There are so many many famous people who when asked about where they learned the most answer, "Not is school". My favorite recent moment was on NPR when some African American women were doing a show about staying is school to succeed and then interviewed successful AfAm Women, who, one by one, said it was mentors not content that changed their lives - - even the panelists said so!! To me, they were undermining their purpose and affirming yours and mine with aplomb. Perhaps you can send soem of those quotes on to the parents, or, better yet, perhaps you can ask them, "Where have you learned the most in life, my beloved? Yes, yes, we are teaching him well, in the newest American model."

Hillary said...

Didn't they want him with a homeschooling family? I don't get it.

K said...

Jeepers, Hills, maybe they chose a homeschooling family because they thought we would work through the holidays? Who knows. Its difficult to tell, in any case, since we don't speak Korean, they don't speak English, and eleven year old boys never say too much regardless of the given language.

val said...

Oh katherine, how i love you. The last sentence had me cackling right out loud here in my room. How very true.

I think he's learning lots of English, and another week or so will really see it take off, once he's through the adjustment stage.

Plus we all wonder how someone can send such a young kid around the world, just trusting in goodness and okayness....he landed at YOUR house for a REASON and I don't doubt this at ALL.

If my kid went around the world and landed anywhere...your house would be at the top of my list. I wouldn't be worried at all anymore were my child with you. He's lucky.

The kids were telling us on and on and on tonight about Sponge Bob. I don't watch this. I hear things like, "Mother of Pearl, there's a fire on the poop deck!" and I roll my eyes and leave the room. But they're picking up jokes and subtlety and layers of hilarity in the content... when someone would swear, instead of bleeping it, they'd do dolphin sounds... good grief. The kids know all about dolphin sounds and do dolphins swear??

All to say, learning and happiness occur in weird places, places we don't expect. He will leave your house speaking English, I have no doubt, and feeling loved and happy too. love you, V

Heather said...

I think it was perfect how you mentioned your son spending his own money on books. We say we want our kids to be smart and value knowledge and succeed in life, so we push them into this system of forced learning in order to help them reach that goal. But look at your son, reading just because he *likes* it. THIS is what we really want, isn't it?

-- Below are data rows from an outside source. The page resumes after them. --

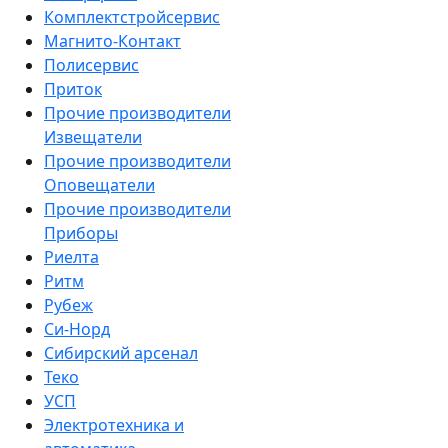
Комплектстройсервис
Магнито-Контакт
Полисервис
Приток
Прочие производители
Извещатели
Прочие производители
Оповещатели
Прочие производители
Приборы
Риелта
Ритм
Рубеж
Си-Норд
Сибирский арсенал
Теко
УСП
Электротехника и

And this system we use to attain it almost always has the opposite end result, doesn't it? I can't even tell you how often I hear adults say they "don't like to read" for goodness sakes.

How better to learn English than immersion, no? So, he is learning what they sent him to learn. They can drill him in their usual fashion once he is home.

Bart said...

"This is the child who told me he prefers not to eat or drink too much, because it creates too many interruptions. All the chewing, swallowing, going to the bathroom. Who has the time when they could be reading something?"

This is starting to sound like a Law and Order episode. When this kid snaps, stay away from the bell towers!